Problem description: Every entry below must be copied exactly, with nothing left out.

Supplied records:
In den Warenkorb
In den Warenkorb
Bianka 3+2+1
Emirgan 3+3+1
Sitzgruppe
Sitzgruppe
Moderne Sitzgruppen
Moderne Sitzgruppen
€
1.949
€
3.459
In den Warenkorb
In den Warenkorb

Task result:
In den Warenkorb
In den Warenkorb
Bianka 3+2+1
Emirgan 3+3+1
Sitzgruppe
Sitzgruppe
Moderne Sitzgruppen
Moderne Sitzgruppen
€
1.949
€
3.459
In den Warenkorb
In den Warenkorb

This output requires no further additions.